As I sit here and type, I have the Soph hanging out sleeping on my hospital bed...she is a hit with the doctors and nurses who all come into my room clean and then leave looking like a furry monster exploded onto their scrubs. Too funny.
Having Tim and Sophie here today have put things back in the order they needed to be. For the first time in weeks, Tim was here when the doctor came in and explained the ultra sound. For this I am grateful because hearing things from me is not the same. She showed us a graph with the lung development and said that although there are NO guarantees, his lungs look to be growing and things are looking better. More good news...if I continue to carry him without any problems she is going to consult with the other doctors and push to have me deliver at week 32 instead of week 34...YAY!!!!!!!!! Please keep praying that Will continues to develop and he stays put at least another 2 weeks...
The earlier delivery is good for a number of reasons: first, infection and also a complication where the placenta detaches from the uterus wall greatly increases after week 32 in women who ruptured as early as I did. Second, this means I only have 4 more weeks to go, which makes me much more optimistic and able to keep my sanity, which can only help Will. And third, we can finally see just what we are dealing with here.

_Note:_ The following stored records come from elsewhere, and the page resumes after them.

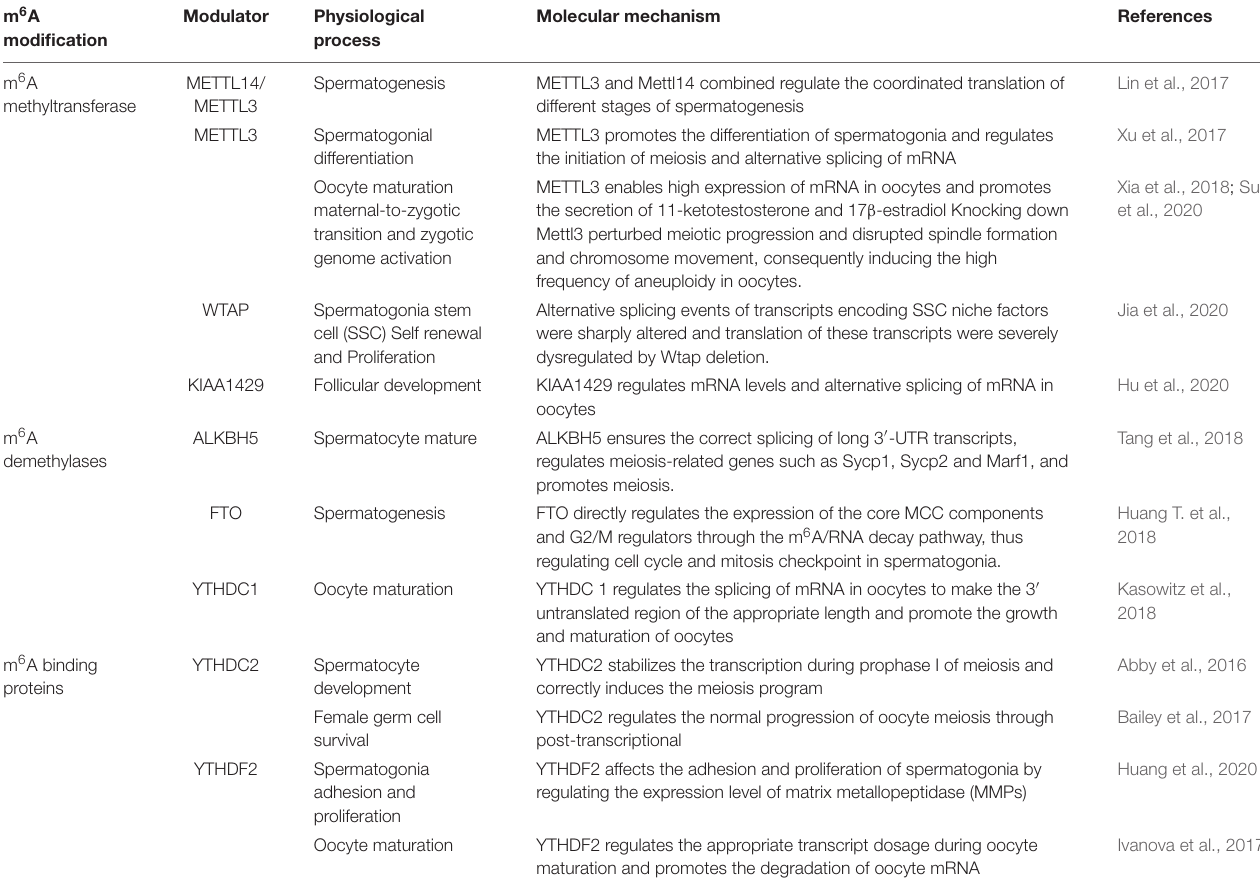
TABLE 2 | Role of m 6 A modulator on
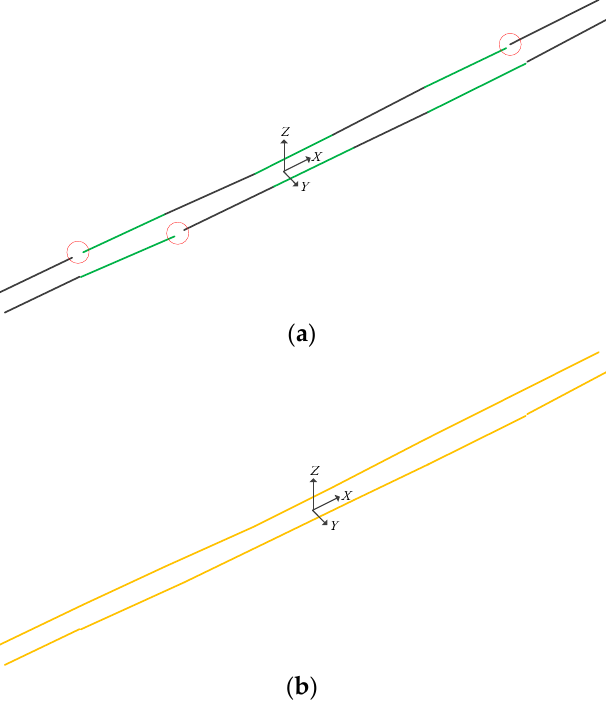
Figure 9. The connection result of all segmented rail lines. ( a ) Before connection; ( b ) After connection.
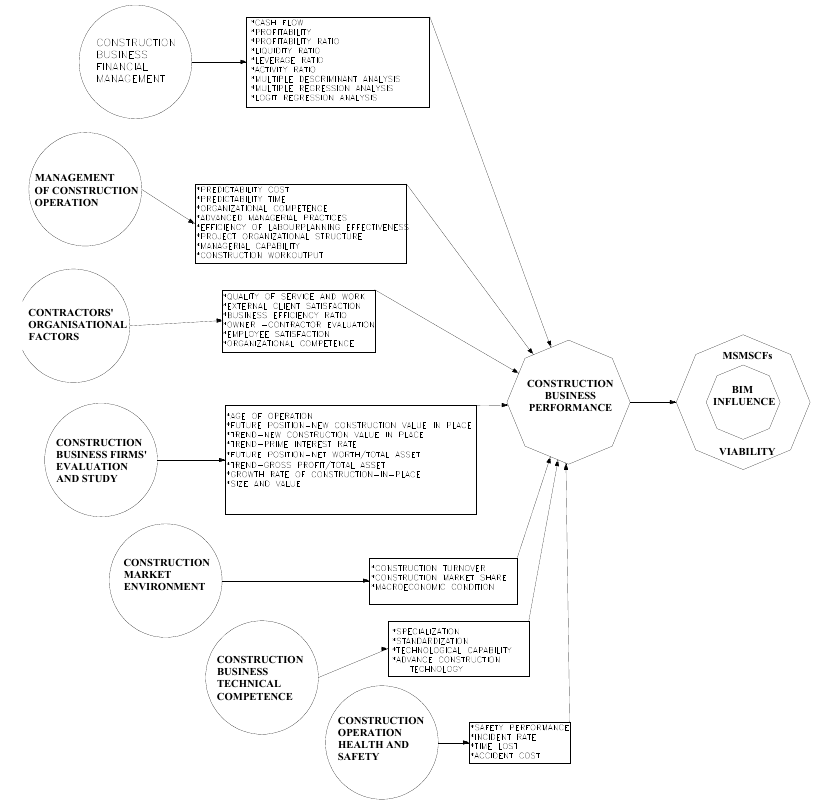
Figure 1. A conceptual model for the study.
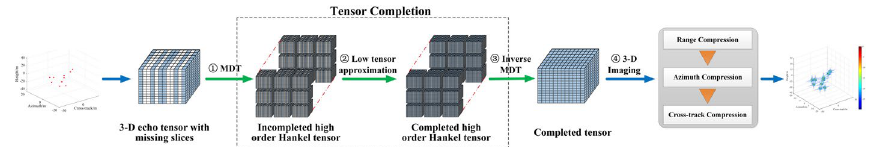
Fig. 2 The flow diagram of the proposed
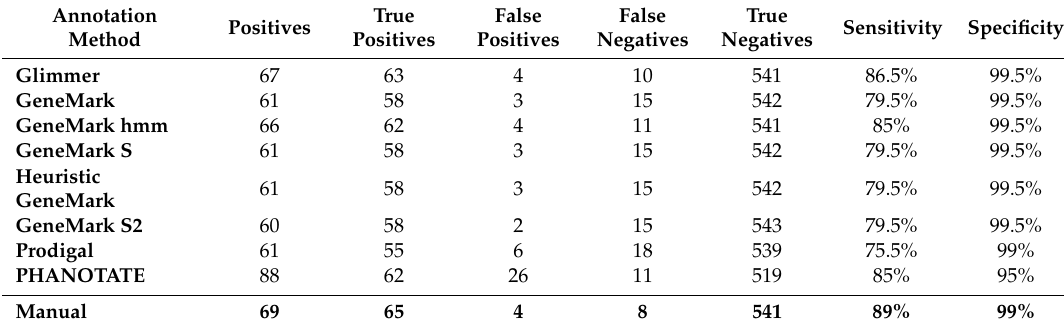
Table 1. Results of gene identification in the genome of phage Lambda. Sensitivity and specificity are rounded to the nearest 0.5%.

I love my friend Beth's comment from my last post about God carrying me. It made me laugh, which is always a good thing. To answer her question, as far as I can tell, the last week (okay, more like last 11 weeks) God has definitely been carrying me ~ no doubt about that...but which way I don't know. I guess, if I were picturing how my thoughts about everything would translate into actions, I can totally picture me throwing a hissy fit and being dragged down the beach. God walking, patiently looking ahead unfazed by my frantic pleas and screams, with his footprints being left behind in the sand. And then me, much less elegantly, crying, sniffling, yelling...holding onto God for dear life, looking behind me more than looking ahead. The occasional drag mark from my foot when I just wanted to plant myself and not move forward. I can totally picture it. Am I embarrassed by this? Yes and no...because I'll be the first to admit that I am not perfect by any means and I have many more weak moments than so called strong ones during this experience.
But today I have had an attitude change and that has helped me not to look back over God's shoulder any longer. Now I would say that I am riding on his shoulders, eagerly looking forward at what is to come...hoping to catch a glimpse of the miracle baby that is going to be born sooner than I thought. I know I can't prepare for much, other than to stop wasting time worrying and continue to build up my faith and my trust that things will work out.